Even CMS finally recognized that its long-standing policy of reimbursing for higher hemoglobin levels had to be reversed. In July, it promised to cut payments by 50 percent if dialysis clinics report that a patient's hemoglobin exceeded 13 grams per deciliter for three straight months.

With sales plummeting, Amgen took its cause to Capitol Hill. In the first half of 2007, Amgen spent over $9 million on lobbyists, nearly as much as it spent in all of 2006 and almost as much as the entire Pharmaceutical Research and Manufacturers Association, which is the industry's powerful trade group.

Last February, Rep. John Lewis (D-GA) and David Camp (R-MI) introduced H.R. 1193, the Kidney Care Quality & Education Act, which called for a three-year program of additional payments to dialysis clinics for improving quality. However, no benchmarks were contained in the bill. Despite getting 100 co-signers (who's against higher quality?), no hearings were ever held.

Instead, the House Ways and Means health subcommittee, chaired by Pete Stark (D-CA), a long-time Amgen critic, held hearings in June on anemia management in dialysis. Stark's ultimate goal is to establish a bundled payment system for dialysis clinics, which would theoretically eliminate incentives for giving excessive amounts of any individual drug since the clinics would then have to pay for it out of their own pockets. But the speakers lineup included just one critic of high use of Amgen's Epogen.

Alan Kliger of Yale University Medical School and president of the Renal Physicians Association led the charge for continued high use of Amgen's Epogen. His self-contradictory testimony cited the updated guidelines published by the National Kidney Foundation (without mentioning that 10 of the 18 members of that guideline panel had financial ties to Amgen). Those guidelines called for maintaining patients at hemoglobin levels between 11 and 12 and not going over 13.

But, Kliger testified, "because every patient is unique, when it comes to ESA (erythropoietin stimulating agents like Epogen) dosing, each patient must be considered individually - not in aggregate," he said.
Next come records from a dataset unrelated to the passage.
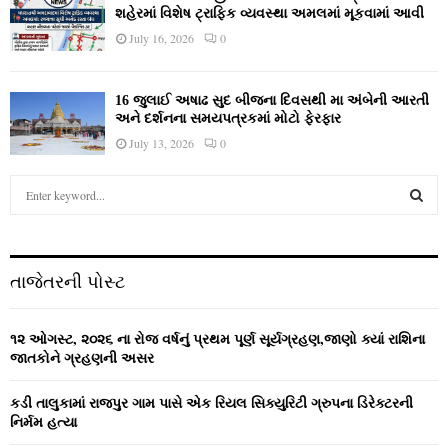
શહેરમાં વિશેષ ટ્રાફિક વ્યવસ્થા અમલમાં મૂકવામાં આવી
July 16, 2026
0
16 જુલાઈ અષાઢ સુદ બીજના દિવસથી મા અંબેની આરતી
અને દર્શનના સમયપત્રકમાં મોટો ફેરફાર
July 13, 2026
0
S
e
a
S
r
c
E
તાજેતરની પોસ્ટ
h
f
A
o
૧૨ ઓગસ્ટ, ૨૦૨૬ ના રોજ વર્ષનું પ્રથમ પૂર્ણ સૂર્યગ્રહણ,જાણો ક્યાં રાશિના
r
R
જાતકોને ગ્રહણની અસર
:
C
કડી તાલુકામાં રાજપુર ગામ પાસે એક રિયલ સિક્યુરિટી ગ્રુપના ડિરેક્ટરની
નિર્મમ હત્યા
H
Then, a few moments later, he testified that "Medicare coverage policy should strive to maintain levels in all (emphasis added) patients greater than 11 grams per deciliter, given the ample data disclosing the adverse short and long-term effects to patients with persistent anemia."
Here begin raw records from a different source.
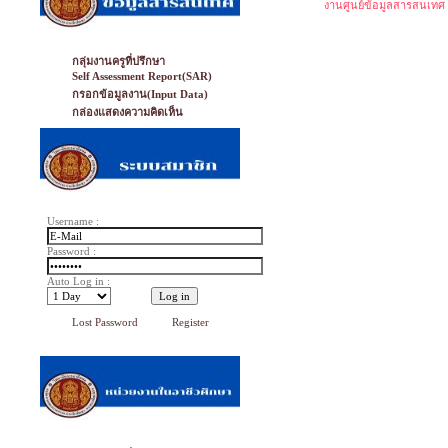
งานศูนย์ข้อมูลสารสนเทศ
กลุ่มงานครูที่ปรึกษา
Self Assessment Report(SAR)
กรอกข้อมูลงาน(Input Data)
กล่องแสดงความคิดเห็น
Username :
Password :
Auto Log in :
Lost Password
Register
Amgen's lobbyist army applied the finishing touches. When the children's health insurance bill emerged on the House floor, it contained the new quality standard: 92 percent of patients should be over a hemoglobin of 11 grams per deciliter to qualify for the additional payments. Officials at CMS refused to comment on whether they had input into establishing this new benchmark. Nor has several phone calls to Amgen lobbyists turned up anyone who will take ownership of the provision.

I emailed Daniel Coyne at Washington University last week and asked him what impact the legislation will have on dialysis patients. "It would be almost impossible to get 92 percent above 11 without getting the mean to 13 or higher," he wrote me back. "Based on older and recent studies, this would increase the risk of death in patients, have no real benefit otherwise, and probably double Epo use and costs. It also directly violates the FDA package insert which recommends target Hemoglobin to 10 to 12, which means about one-half (of patients) should be 11 or higher in well managed units."

Increased risk of death. No benefit. Higher costs for taxpayers. The ongoing Epo saga, whose latest chapter is being written on Capitol Hill, is a perfect example of why our health care outcomes are second-rate, while our health care costs are second to none.